Studi yang dipublikasikan di Nature Chemical Biology menuliskan bahwa sebagai bagian dari percobaan yang sama, penulis penelitian juga menunjukkan kemungkinan mengubah organisme hidup lain menjadi sensor: ragi. Para peneliti menunjukkan respons ragi terhadap dua bahan kimia berbeda pada saat bersamaan. Namun, hal ini belum mungkin dilakukan pada tumbuhan.

“Akan sangat bagus jika pada akhirnya kita bisa merancang satu pabrik yang mampu mendeteksi 100 pestisida terlarang, sebuah one-stop shop. Semakin banyak yang dapat Anda tumpuk, semakin baik, terutama untuk aplikasi yang melibatkan kesehatan atau pertahanan lingkungan. Namun saat ini, ada batasan terhadap apa yang dapat kita rekayasa untuk kapasitas penginderaan baru ini,” komentar Prof. Cutler.

Para peneliti menekankan bahwa pabrik rekayasa baru ini tidak tersedia secara komersial. Hal ini memerlukan persetujuan peraturan dan kemungkinan akan memakan waktu bertahun-tahun. Teknologi baru ini juga menyimpan sejumlah permasalahan yang harus diatasi sebelum tanaman ini dapat ditemukan di lahan petani, atau di mana pun di dunia nyata. Meski begitu, langkah awal ini cukup menjanjikan.
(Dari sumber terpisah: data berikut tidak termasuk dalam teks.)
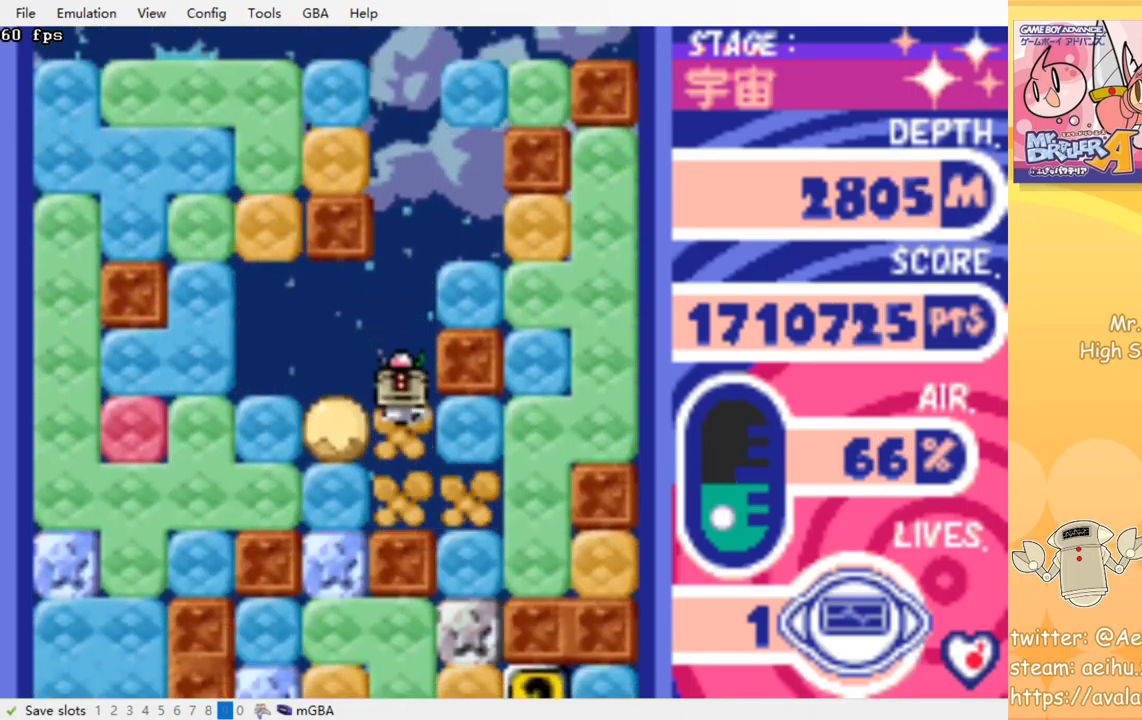
{"buttons": ["DPAD_UP", "DPAD_RIGHT"], "events": [[183, "DPAD_DOWN", "up"], [317, "DPAD_RIGHT", "down"], [500, "DPAD_UP", "down"]]}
“Makalah ini menunjukkan respons visual terhadap satu bahan kimia pada tanaman. Kami mencoba untuk dapat merasakan bahan kimia apa pun di suatu lingkungan. Pestisida lain dan juga obat-obatan seperti pil KB atau Prozac yang terdapat dalam persediaan air, merupakan hal yang dikhawatirkan oleh masyarakat. Ini adalah aplikasi yang dapat dijangkau saat ini,” Prof. Cutler menyimpulkan.